What is apache airflow

What is airflow

Airflow is an clustered platform to schedule, run-through and monitor a series of tasks in a directed acyclic graph (DAGs).
It gives better management capabilities to create, log and link jobs what would be done by cron jobs.

Architecture

Airflow cluster setup will have webserver, scheduler, message broker and worker components as following.
Airflow arc
Webserver serves UI and scheduler will parse tasks defintion, the DAGs from Airflow Home folder, usually airflow maintainer
will deploy their DAGs definition there and scheduler will parse them and add meta data in to the meta DB.
Each DAG will be given a trigger time, which is similar as cron, then it’s met, scheduler will put the task into broker and one of the workers
will pick up that task and run it. Workers will work on tasks while following the dependencies defined in the DAG.
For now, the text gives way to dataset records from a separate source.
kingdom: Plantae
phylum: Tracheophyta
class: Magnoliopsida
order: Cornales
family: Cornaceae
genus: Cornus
Concepts to understand before start

DAG

Directed Acyclic Graph – is a workflow of all the tasks you want to run, organized in a way that reflects their relationships and dependencies In general, each one should correspond to a single logical workflow

DAG definition

Airflow use python file to declare dag objects, a DAG function is provided to accept configurations. e.g. dag=DAG(‘dag_name’, default_args=default_args)

  • Dag arguments
    The arguments provided for the dag object when the dag is run
  • Dag default arguments
    The default dag argument, which is provided when defining the dag in dag definition python file
  • Context manager
    airflow will find a dag definition in a python and assign that dat to operators defined in that definition file
  • Dag objects build
    Airflow will find and run dag definition python files to create dags
  • Task relationship
    Tasks a a dag can has dependencies by using task_1 >> task_2, the same as task_1.set_downstream(task_2)
  • Bitshift Composition
    A convinient way to define relationships between tasks. >>
  • Upstream
    if we have a taskA, then the task running before it is the upstream of taskA, task A need to wait until upstream has completed successfully.
  • Downsteam
    if we have a taskA, then the task after it is the downstream of taskA

Dagbag

A folder where airflow is searching DAG definition python files, execute and build DAG objects into airflow system.
When searching for DAGs, Airflow only considers python files that contain the strings “airflow” and “DAG” by default.
To consider all python files instead, disable the DAG_DISCOVERY_SAFE_MODE configuration flag.

Task

A work unit in a DAG, it is an implementation of an Operator. for example a PythonOperator to execute some Python code, or a BashOperator to run a Bash command

Task instance

A runtime exection of a task, It should be a combination of a DAG, a task, and a point in time (execution_date)

Task lifecycle

A task goes through various stages from start to completion
Airflow lifecycle

Operators

Operators is specific implementations of tasks. It defines what the task does and are only loaded by Airflow if they are assigned to a DAG.
e.g.
BashOperator - executes a bash command
PythonOperator - calls an arbitrary Python function
EmailOperator - sends an email
SimpleHttpOperator - sends an HTTP request

Pool

A named of list of workers which can be refered by a task to manually balance airflow workload.

Queue

Queue for a executor to cache tasks

Worker

Processes to get tasks out from queue and run it, workers can listen to one or multiple queues of tasks.